Problem description >> Among the lines below, take the one holding "Outros posts que podem te interessar", the one holding "Diduga Bukan Sekadar", and all lines between them. Set them down exactly.

*** Opening of Information shown ***

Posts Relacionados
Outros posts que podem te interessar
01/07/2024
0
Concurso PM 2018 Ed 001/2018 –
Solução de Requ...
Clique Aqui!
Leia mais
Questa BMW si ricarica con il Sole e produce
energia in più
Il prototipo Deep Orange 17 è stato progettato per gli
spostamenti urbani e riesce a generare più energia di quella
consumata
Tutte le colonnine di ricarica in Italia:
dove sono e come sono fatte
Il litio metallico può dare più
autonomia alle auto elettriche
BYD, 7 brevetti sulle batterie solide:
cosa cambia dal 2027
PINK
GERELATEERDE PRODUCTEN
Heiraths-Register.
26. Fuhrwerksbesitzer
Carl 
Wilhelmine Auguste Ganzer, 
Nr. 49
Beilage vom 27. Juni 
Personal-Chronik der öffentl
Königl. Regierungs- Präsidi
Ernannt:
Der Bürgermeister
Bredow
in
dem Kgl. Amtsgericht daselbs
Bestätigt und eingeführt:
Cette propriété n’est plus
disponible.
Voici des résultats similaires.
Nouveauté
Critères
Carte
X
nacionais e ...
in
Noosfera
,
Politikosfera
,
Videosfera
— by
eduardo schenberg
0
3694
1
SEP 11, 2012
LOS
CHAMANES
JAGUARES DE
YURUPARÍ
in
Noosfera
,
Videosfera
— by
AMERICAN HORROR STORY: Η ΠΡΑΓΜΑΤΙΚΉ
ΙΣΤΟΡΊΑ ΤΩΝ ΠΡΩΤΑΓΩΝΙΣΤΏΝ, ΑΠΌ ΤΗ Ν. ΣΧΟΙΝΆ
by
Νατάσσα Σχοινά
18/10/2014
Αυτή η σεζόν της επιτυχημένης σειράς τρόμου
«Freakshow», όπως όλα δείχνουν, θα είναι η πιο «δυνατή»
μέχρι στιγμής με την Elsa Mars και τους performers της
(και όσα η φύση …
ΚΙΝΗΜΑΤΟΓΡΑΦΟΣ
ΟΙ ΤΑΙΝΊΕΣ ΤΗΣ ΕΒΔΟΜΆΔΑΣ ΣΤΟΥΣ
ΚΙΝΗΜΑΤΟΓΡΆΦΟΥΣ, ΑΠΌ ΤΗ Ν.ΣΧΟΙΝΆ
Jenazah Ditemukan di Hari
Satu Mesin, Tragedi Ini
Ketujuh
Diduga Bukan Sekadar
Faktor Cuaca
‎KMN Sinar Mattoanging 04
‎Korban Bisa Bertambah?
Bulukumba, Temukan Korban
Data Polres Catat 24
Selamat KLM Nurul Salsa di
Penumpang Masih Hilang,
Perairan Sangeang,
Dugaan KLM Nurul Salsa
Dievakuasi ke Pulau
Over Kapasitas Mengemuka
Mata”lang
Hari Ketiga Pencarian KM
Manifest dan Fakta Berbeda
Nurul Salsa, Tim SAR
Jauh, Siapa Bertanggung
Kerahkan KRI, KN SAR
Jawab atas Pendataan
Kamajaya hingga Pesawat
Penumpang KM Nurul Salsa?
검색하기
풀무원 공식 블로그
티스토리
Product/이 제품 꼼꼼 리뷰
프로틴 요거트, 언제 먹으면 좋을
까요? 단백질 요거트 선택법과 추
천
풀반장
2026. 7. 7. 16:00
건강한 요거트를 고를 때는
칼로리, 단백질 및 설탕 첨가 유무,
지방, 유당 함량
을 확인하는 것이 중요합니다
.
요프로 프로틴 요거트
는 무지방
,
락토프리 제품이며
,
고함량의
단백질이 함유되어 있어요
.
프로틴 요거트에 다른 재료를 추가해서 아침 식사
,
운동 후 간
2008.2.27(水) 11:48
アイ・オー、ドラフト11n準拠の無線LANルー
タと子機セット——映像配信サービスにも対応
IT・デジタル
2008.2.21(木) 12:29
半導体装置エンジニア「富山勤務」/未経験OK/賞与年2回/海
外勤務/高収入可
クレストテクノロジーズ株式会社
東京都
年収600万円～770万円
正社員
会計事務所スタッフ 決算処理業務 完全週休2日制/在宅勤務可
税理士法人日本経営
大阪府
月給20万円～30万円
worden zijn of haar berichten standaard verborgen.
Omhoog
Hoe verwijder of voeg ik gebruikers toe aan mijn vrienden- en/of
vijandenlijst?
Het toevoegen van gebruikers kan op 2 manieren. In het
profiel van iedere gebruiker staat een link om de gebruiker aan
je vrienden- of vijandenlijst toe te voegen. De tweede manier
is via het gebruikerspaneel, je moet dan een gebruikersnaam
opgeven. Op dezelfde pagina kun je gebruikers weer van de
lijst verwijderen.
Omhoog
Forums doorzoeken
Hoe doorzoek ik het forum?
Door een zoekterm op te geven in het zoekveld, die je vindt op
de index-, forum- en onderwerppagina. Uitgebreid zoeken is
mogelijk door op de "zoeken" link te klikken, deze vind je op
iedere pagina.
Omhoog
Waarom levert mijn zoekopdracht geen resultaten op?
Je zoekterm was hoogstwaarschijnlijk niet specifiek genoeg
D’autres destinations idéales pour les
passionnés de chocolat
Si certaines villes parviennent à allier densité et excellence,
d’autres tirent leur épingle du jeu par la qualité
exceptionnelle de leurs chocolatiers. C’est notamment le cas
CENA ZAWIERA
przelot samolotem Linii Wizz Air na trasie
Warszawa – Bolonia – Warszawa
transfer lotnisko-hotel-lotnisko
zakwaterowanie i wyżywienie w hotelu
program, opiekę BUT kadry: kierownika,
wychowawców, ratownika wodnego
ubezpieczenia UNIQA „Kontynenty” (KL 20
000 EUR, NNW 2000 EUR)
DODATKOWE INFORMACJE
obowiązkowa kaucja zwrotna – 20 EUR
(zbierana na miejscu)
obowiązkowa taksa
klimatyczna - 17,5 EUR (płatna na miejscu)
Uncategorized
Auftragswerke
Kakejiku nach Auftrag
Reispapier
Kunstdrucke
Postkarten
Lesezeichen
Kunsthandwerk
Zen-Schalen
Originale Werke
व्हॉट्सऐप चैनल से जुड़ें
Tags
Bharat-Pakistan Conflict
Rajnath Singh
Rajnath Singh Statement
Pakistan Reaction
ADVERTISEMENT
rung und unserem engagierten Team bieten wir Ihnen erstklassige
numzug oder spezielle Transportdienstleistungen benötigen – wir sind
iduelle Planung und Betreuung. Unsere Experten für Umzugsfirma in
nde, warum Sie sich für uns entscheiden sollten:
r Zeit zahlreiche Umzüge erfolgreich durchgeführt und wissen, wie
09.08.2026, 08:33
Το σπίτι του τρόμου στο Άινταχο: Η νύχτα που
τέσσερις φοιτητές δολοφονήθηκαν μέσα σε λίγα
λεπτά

*** Close of Information shown ***

Answer space >>
Outros posts que podem te interessar
01/07/2024
0
Concurso PM 2018 Ed 001/2018 –
Solução de Requ...
Clique Aqui!
Leia mais
Questa BMW si ricarica con il Sole e produce
energia in più
Il prototipo Deep Orange 17 è stato progettato per gli
spostamenti urbani e riesce a generare più energia di quella
consumata
Tutte le colonnine di ricarica in Italia:
dove sono e come sono fatte
Il litio metallico può dare più
autonomia alle auto elettriche
BYD, 7 brevetti sulle batterie solide:
cosa cambia dal 2027
PINK
GERELATEERDE PRODUCTEN
Heiraths-Register.
26. Fuhrwerksbesitzer
Carl 
Wilhelmine Auguste Ganzer, 
Nr. 49
Beilage vom 27. Juni 
Personal-Chronik der öffentl
Königl. Regierungs- Präsidi
Ernannt:
Der Bürgermeister
Bredow
in
dem Kgl. Amtsgericht daselbs
Bestätigt und eingeführt:
Cette propriété n’est plus
disponible.
Voici des résultats similaires.
Nouveauté
Critères
Carte
X
nacionais e ...
in
Noosfera
,
Politikosfera
,
Videosfera
— by
eduardo schenberg
0
3694
1
SEP 11, 2012
LOS
CHAMANES
JAGUARES DE
YURUPARÍ
in
Noosfera
,
Videosfera
— by
AMERICAN HORROR STORY: Η ΠΡΑΓΜΑΤΙΚΉ
ΙΣΤΟΡΊΑ ΤΩΝ ΠΡΩΤΑΓΩΝΙΣΤΏΝ, ΑΠΌ ΤΗ Ν. ΣΧΟΙΝΆ
by
Νατάσσα Σχοινά
18/10/2014
Αυτή η σεζόν της επιτυχημένης σειράς τρόμου
«Freakshow», όπως όλα δείχνουν, θα είναι η πιο «δυνατή»
μέχρι στιγμής με την Elsa Mars και τους performers της
(και όσα η φύση …
ΚΙΝΗΜΑΤΟΓΡΑΦΟΣ
ΟΙ ΤΑΙΝΊΕΣ ΤΗΣ ΕΒΔΟΜΆΔΑΣ ΣΤΟΥΣ
ΚΙΝΗΜΑΤΟΓΡΆΦΟΥΣ, ΑΠΌ ΤΗ Ν.ΣΧΟΙΝΆ
Jenazah Ditemukan di Hari
Satu Mesin, Tragedi Ini
Ketujuh
Diduga Bukan Sekadar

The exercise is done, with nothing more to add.